Stay open. Unlearning doesn't require you to toss out all your accumulated experiences or presume previous know-how will keep you from success. Rather, it asks that you stay open to different ways of getting things done.

What happens when you begin a new job? You learn about the new organization and the department where you'll work while you unpeel the mindset and procedures of the groups you just left. Your refusal to unlearn old rules (for instance, comparing everything to the way it worked at the old company) leaves you out of the corporate culture and keeps you from getting a clear sense of the job. By thinking, "This is how we did it where I used to work," you miss learning opportunities and you avoid moving in. If you go in looking at how the new organization works, thereby replacing your old activities with new ones, you systematically begin to forget what's no longer useful and you begin to prepare for what's next.

Look for mirrors. Make it easy for your boss, coworkers, employees, family, and friends to give you guidance by asking for it. The more people you have in your life who help you reflect on your behaviors, the greater your chance to gain an accurate sense of how other people perceive you and which actions to unlearn.

During Friday lunch meetings with his team members, John Seely Brown (when he was still working at Xerox PARC) focused on what they did well, what they did wrong, and what they learned from it all.
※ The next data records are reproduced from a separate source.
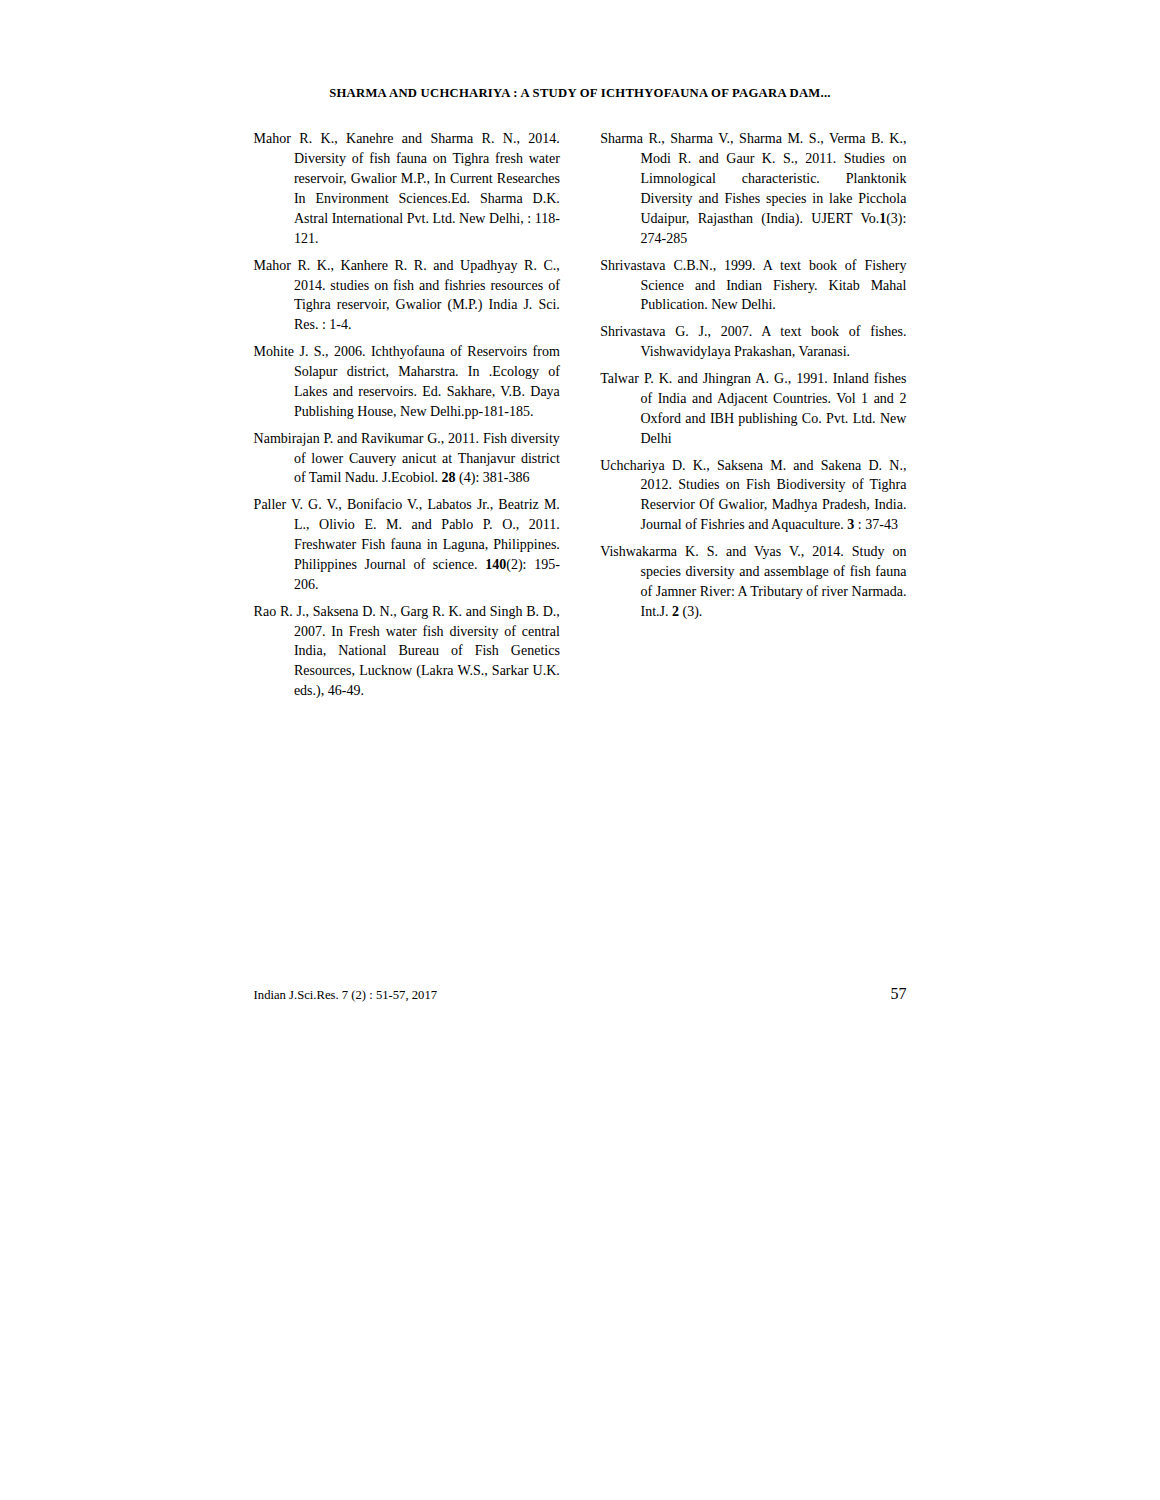SHARMA AND UCHCHARIYA : A STUDY OF ICHTHYOFAUNA OF PAGARA DAM...
Mahor R. K., Kanehre and Sharma R. N., 2014. Diversity of fish fauna on Tighra fresh water reservoir, Gwalior M.P., In Current Researches In Environment Sciences.Ed. Sharma D.K. Astral International Pvt. Ltd. New Delhi, : 118-121.
Mahor R. K., Kanhere R. R. and Upadhyay R. C., 2014. studies on fish and fishries resources of Tighra reservoir, Gwalior (M.P.) India J. Sci. Res. : 1-4.
Mohite J. S., 2006. Ichthyofauna of Reservoirs from Solapur district, Maharstra. In .Ecology of Lakes and reservoirs. Ed. Sakhare, V.B. Daya Publishing House, New Delhi.pp-181-185.
Nambirajan P. and Ravikumar G., 2011. Fish diversity of lower Cauvery anicut at Thanjavur district of Tamil Nadu. J.Ecobiol. 28 (4): 381-386
Paller V. G. V., Bonifacio V., Labatos Jr., Beatriz M. L., Olivio E. M. and Pablo P. O., 2011. Freshwater Fish fauna in Laguna, Philippines. Philippines Journal of science. 140(2): 195-206.
Rao R. J., Saksena D. N., Garg R. K. and Singh B. D., 2007. In Fresh water fish diversity of central India, National Bureau of Fish Genetics Resources, Lucknow (Lakra W.S., Sarkar U.K. eds.), 46-49.
Sharma R., Sharma V., Sharma M. S., Verma B. K., Modi R. and Gaur K. S., 2011. Studies on Limnological characteristic. Planktonik Diversity and Fishes species in lake Picchola Udaipur, Rajasthan (India). UJERT Vo.1(3): 274-285
Shrivastava C.B.N., 1999. A text book of Fishery Science and Indian Fishery. Kitab Mahal Publication. New Delhi.
Shrivastava G. J., 2007. A text book of fishes. Vishwavidylaya Prakashan, Varanasi.
Talwar P. K. and Jhingran A. G., 1991. Inland fishes of India and Adjacent Countries. Vol 1 and 2 Oxford and IBH publishing Co. Pvt. Ltd. New Delhi
Uchchariya D. K., Saksena M. and Sakena D. N., 2012. Studies on Fish Biodiversity of Tighra Reservior Of Gwalior, Madhya Pradesh, India. Journal of Fishries and Aquaculture. 3 : 37-43
Vishwakarma K. S. and Vyas V., 2014. Study on species diversity and assemblage of fish fauna of Jamner River: A Tributary of river Narmada. Int.J. 2 (3).
Indian J.Sci.Res. 7 (2) : 51-57, 2017 57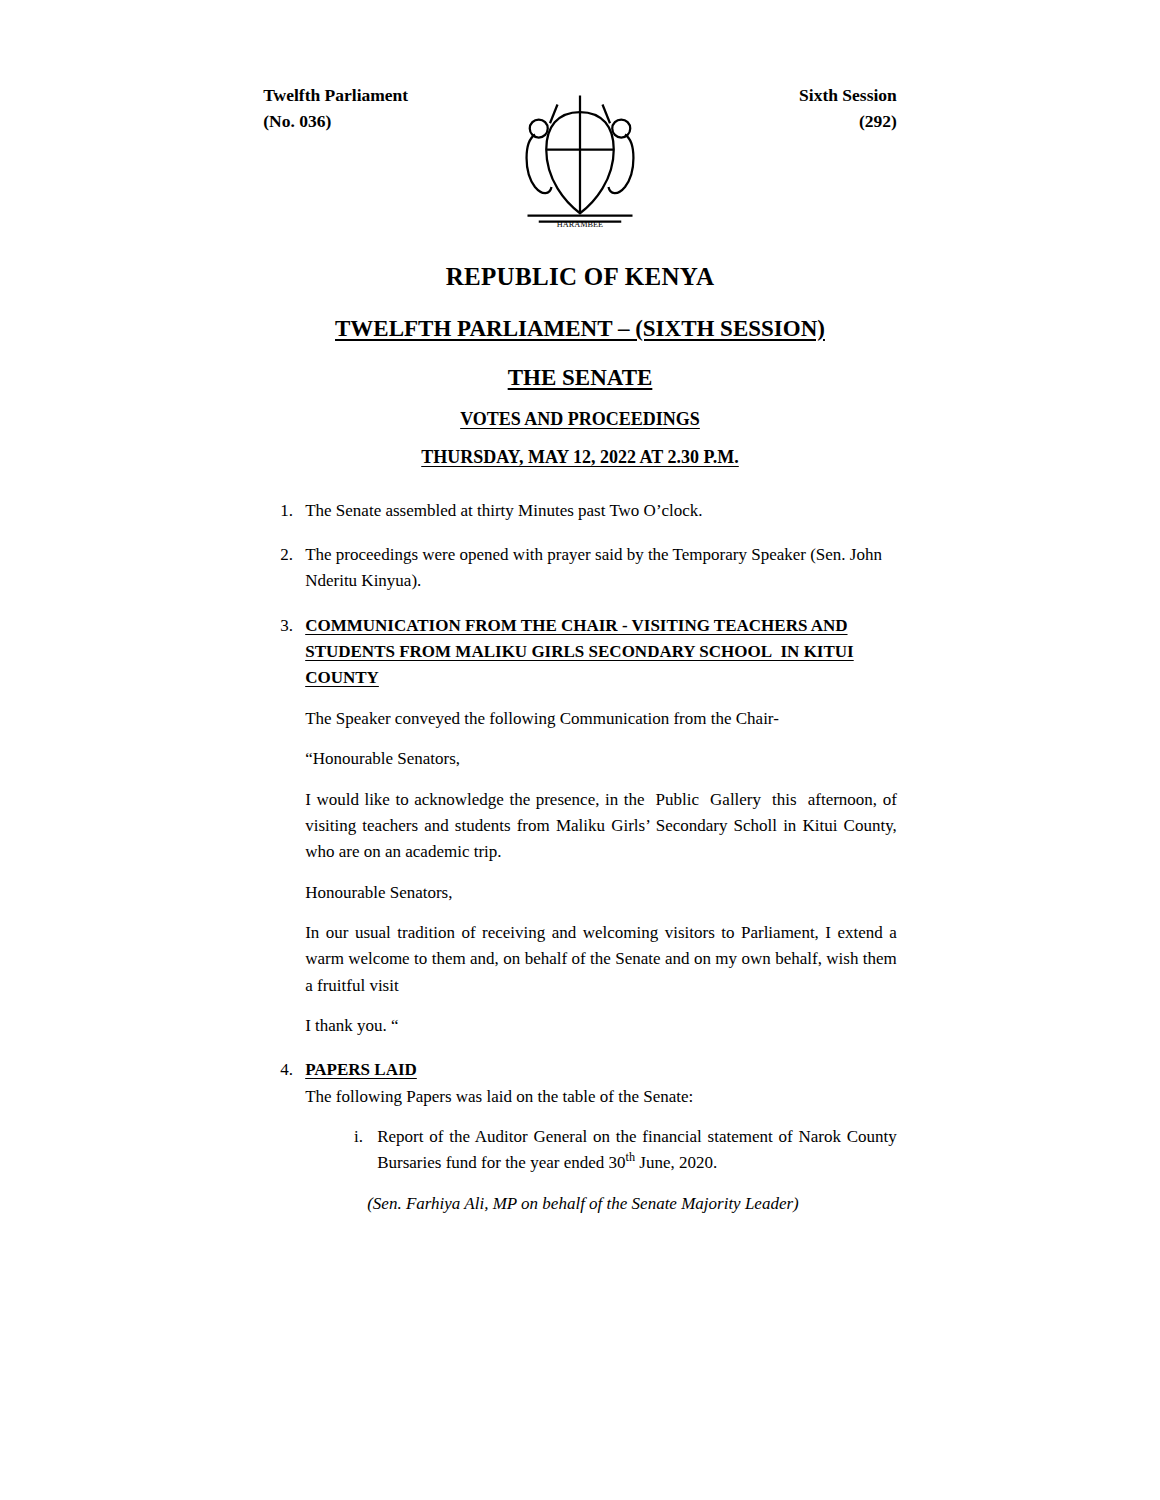Twelfth Parliament
(No. 036)
Sixth Session
(292)
REPUBLIC OF KENYA
TWELFTH PARLIAMENT – (SIXTH SESSION)
THE SENATE
VOTES AND PROCEEDINGS
THURSDAY, MAY 12, 2022 AT 2.30 P.M.
The Senate assembled at thirty Minutes past Two O’clock.
The proceedings were opened with prayer said by the Temporary Speaker (Sen. John Nderitu Kinyua).
Communication from the Chair - Visiting Teachers and Students from Maliku Girls Secondary School in Kitui County
The Speaker conveyed the following Communication from the Chair-
“Honourable Senators,
I would like to acknowledge the presence, in the Public Gallery this afternoon, of visiting teachers and students from Maliku Girls’ Secondary Scholl in Kitui County, who are on an academic trip.
Honourable Senators,
In our usual tradition of receiving and welcoming visitors to Parliament, I extend a warm welcome to them and, on behalf of the Senate and on my own behalf, wish them a fruitful visit
I thank you. “
Papers Laid
The following Papers was laid on the table of the Senate:
Report of the Auditor General on the financial statement of Narok County Bursaries fund for the year ended 30th June, 2020.
(Sen. Farhiya Ali, MP on behalf of the Senate Majority Leader)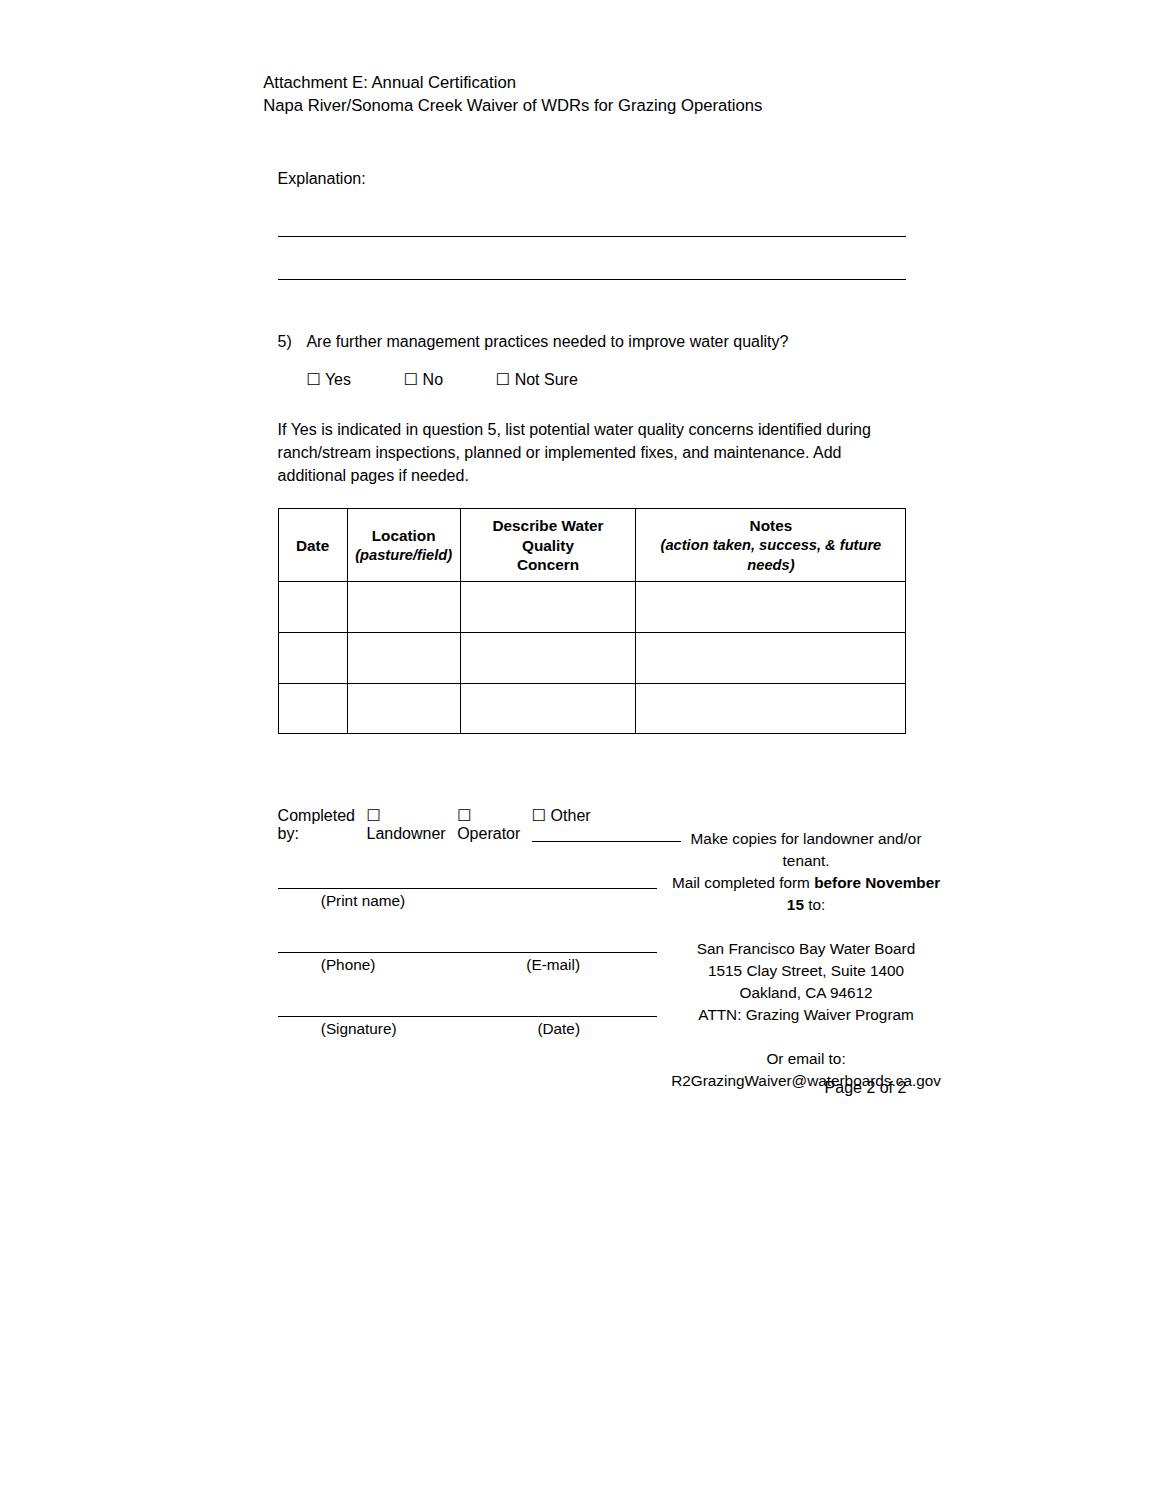Attachment E: Annual Certification
Napa River/Sonoma Creek Waiver of WDRs for Grazing Operations
Explanation:
5) Are further management practices needed to improve water quality?
☐ Yes ☐ No ☐ Not Sure
If Yes is indicated in question 5, list potential water quality concerns identified during ranch/stream inspections, planned or implemented fixes, and maintenance. Add additional pages if needed.
| Date | Location (pasture/field) | Describe Water Quality Concern | Notes (action taken, success, & future needs) |
| --- | --- | --- | --- |
Completed by: ☐ Landowner ☐ Operator ☐ Other
(Print name)
(Phone) (E-mail)
(Signature) (Date)
Make copies for landowner and/or tenant.
Mail completed form before November 15 to:
San Francisco Bay Water Board
1515 Clay Street, Suite 1400
Oakland, CA 94612
ATTN: Grazing Waiver Program
Or email to:
R2GrazingWaiver@waterboards.ca.gov
Page 2 of 2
A primary objective was to help the team learn and unlearn. One day, team members remarked that whenever they saw John make a certain face in response to someone's idea, it was obvious that the idea didn't stand a chance. John had the next meeting videotaped. Sure enough, he saw for himself that he did sometimes wear a disapproving expression. From then on, whenever that feeling washed over him, he worked to change his facial expression and to listen more attentively to the other person's views.

Examine your beliefs. Your beliefs determine your behavior and it's difficult to act inconsistently with your beliefs for very long. When you believe you already know the right way to do things, everything else can seem wrong. Why then would you want to unlearn what you're currently doing, let alone replace it with something else?

A company I work with needed a way to ready the industry for their offerings and increase the firm's name recognition. Their research and publications team seemed suited for the task. Although widening the market and strengthening brand was far more lucrative than the sales the team brought in by selling papers, the group refused to give anything away. They believed what they were doing was right; that people wouldn't value the research as much if it was freely available, and that clients preferred paper copies to online versions. No matter how many times the CEO told them to blanket the marketplace with information, they continued to do what they'd always done. Then we sent them all to an industry event where they spent time asking questions and challenging their beliefs. Something almost magical happened. The people they met expressed their appreciation for the company's reports, asking if they could have the rights to reproduce and then distribute the research to their customers, too. Within a few days the team developed a new set of beliefs around their value to the industry. They began behaving like a team of market researchers and industry evangelists rather than a product group generating sales for one company.

So what are you going to unlearn first? Create a list of several approaches. Write it your journal or on a sticky note to post on the computer, the television, the dashboard, or your desk--then buy yourself a few slices of bologna.